Health-Care Costs Associated with Amputation or Reconstruction of a Limb-Threatening
Injury. J Bone Joint Surg Am 2007; 89: 1685-1692
Einleitung
Einleitung
Die Behandlung komplexer Frakturen mit ausgedehntem Weichteilschaden an der unteren
Extremität stellt eine chirurgisch aufwändige und anspruchsvolle, für den Patienten
zeitintensive und Geduld erprobende Situation dar. Lässt man das grundsätzliche Recht
auf Respekt der körperlichen Integrität des Patienten außen vor und fragt nach den
Kosten, welche bei einer Extremität erhaltenden Behandlung im Vergleich zu einer verletzungsgerechten
Amputation entstehen, ist man je nach persönlicher Erfahrung und Vertrautheit mit
der Studienlage geneigt, beide Therapieoptionen als gleichrangig oder die Amputation
als unter Umständen vorteilhaft anzusehen. In der hier vorgestellten Arbeit wird der
Versuch unternommen der Vielschichtigkeit dieser Fragestellung in einer komplexen
statistischen Analyse gerecht zu werden.
Material und Methode
Material und Methode
Anhand der Behandlungsverläufe von 545 Patienten (384 Rekonstruktionen, 161 Amputationen)

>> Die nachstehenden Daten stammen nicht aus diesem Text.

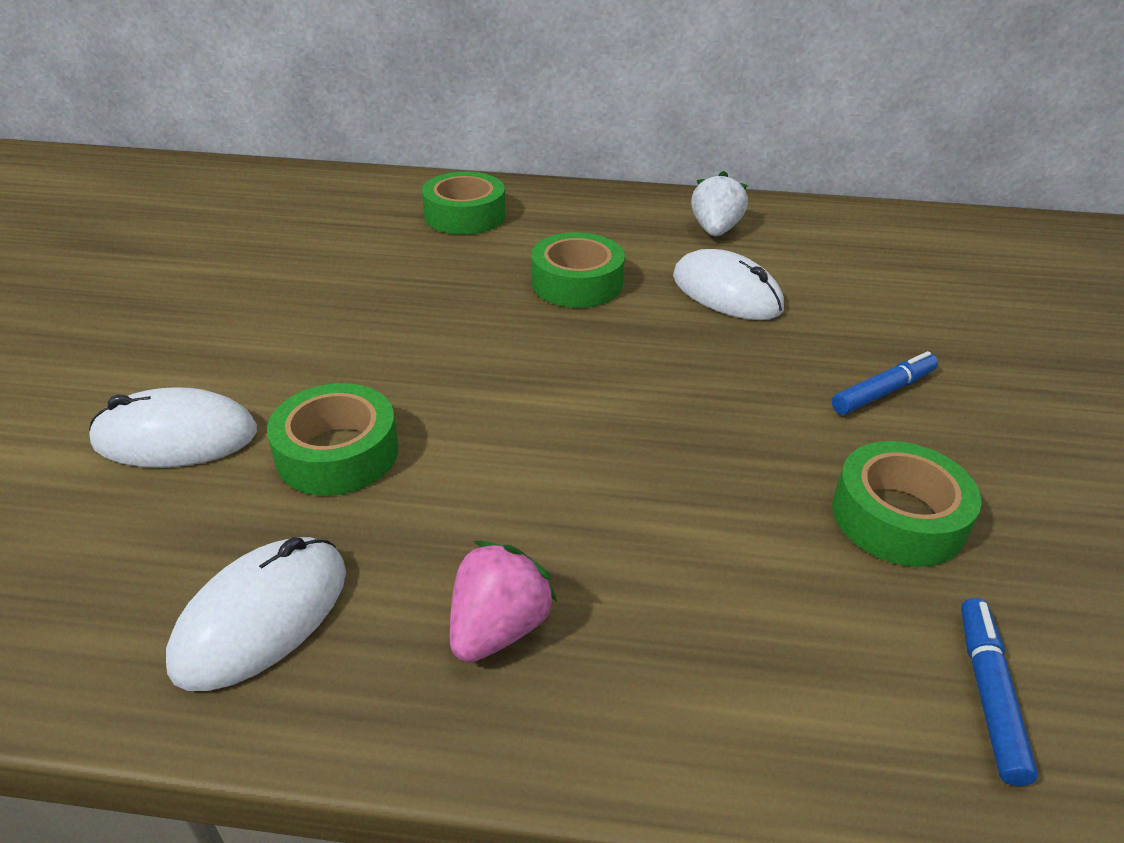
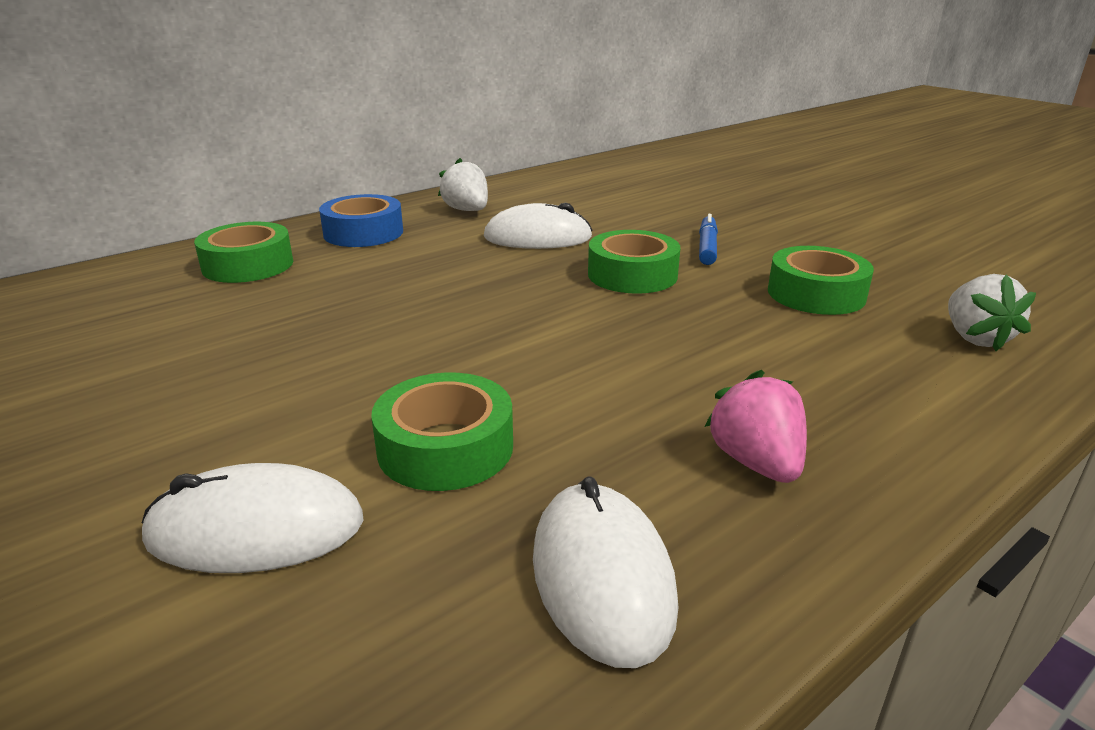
camera: 45 degrees left, 10 degrees down
white mouse [89,387,257,468] -> white mouse turned 45 degrees clockwise [142,463,364,573]
green tape [531,232,625,308] -> green tape moved to [588,230,680,294]
blue marker [961,598,1038,786] -> white strawberry [948,274,1036,351]
none -> blue tape [319,194,403,247]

mit einer einseitigen, die Vitalität der unteren Extremität bedrohenden Verletzung,
wurde aus dokumentierten Behandlungskosten die finanzielle 2-Jahres-Belastung und
die Belastung auf Lebenszeit geschätzt. Dabei wurden die komplette akute stationäre
Behandlung auch mehrzeitig, sämtliche Rehabilitationsmaßnahmen, die ambulante ärztliche
Betreuung sowie die Prothesenversorgung berücksichtigt. In der Publikation werden
inhaltliche Überlegungen zu den einzelnen Posten dargelegt, sowie die statistische
Berechnung der verwendeten Durchschnittswerte bei unvollständiger Kostendokumentation
in einigen Fällen verständlich erläutert. Die Herangehensweise zur Abschätzung der
finanziellen Belastung auf Lebenszeit für beide Behandlungsoptionen orientiert sich
an objektiven nachvollziehbaren Kriterien. Die Abschätzung der Lebenserwartung (USA,
2003), die Hochrechnung der Frequenz regelmäßiger stationärer und ambulanter Behandlung,
sowie die geschätzte Preisentwicklung in der Prothesenversorgung waren Basis zur Beurteilung
der Langzeitbelastung. Indirekte Veränderungen mit finanzieller Auswirkung wie Einkommensverluste,
Kosten für Umbau der Häuslichkeit sowie die primäre medikamentöse Behandlung und sekundäre
Erkrankungen sowie deren Therapie wurden nicht berücksichtigt.
Ergebnisse
Ergebnisse
Sowohl bei der 2-Jahres-Belastung als auch bei der Langzeitbelastung sind die Kosten
für die untere Extremität erhaltende Behandlung ($ 81,316 und $ 163,282) niedriger
verglichen mit der verletzungsgerechten Amputation ($91,105 und $509,275). Die rekonstruktive
Behandlung von Verletzungen der distalen Tibia ("Pilon") und des Tibiaschaftes sowie
Amputationen oberhalb des Kniegelenkes waren die aufwändigsten und kostenintensivsten
Therapieverfahren.
Kommentar
Kommentar
Zum grundsätzlichen Vorgehen eine Extremitäten erhaltende Behandlung auch bei schweren
Verletzungen der unteren Extremität anzustreben besteht sicher weitestgehend Einigkeit.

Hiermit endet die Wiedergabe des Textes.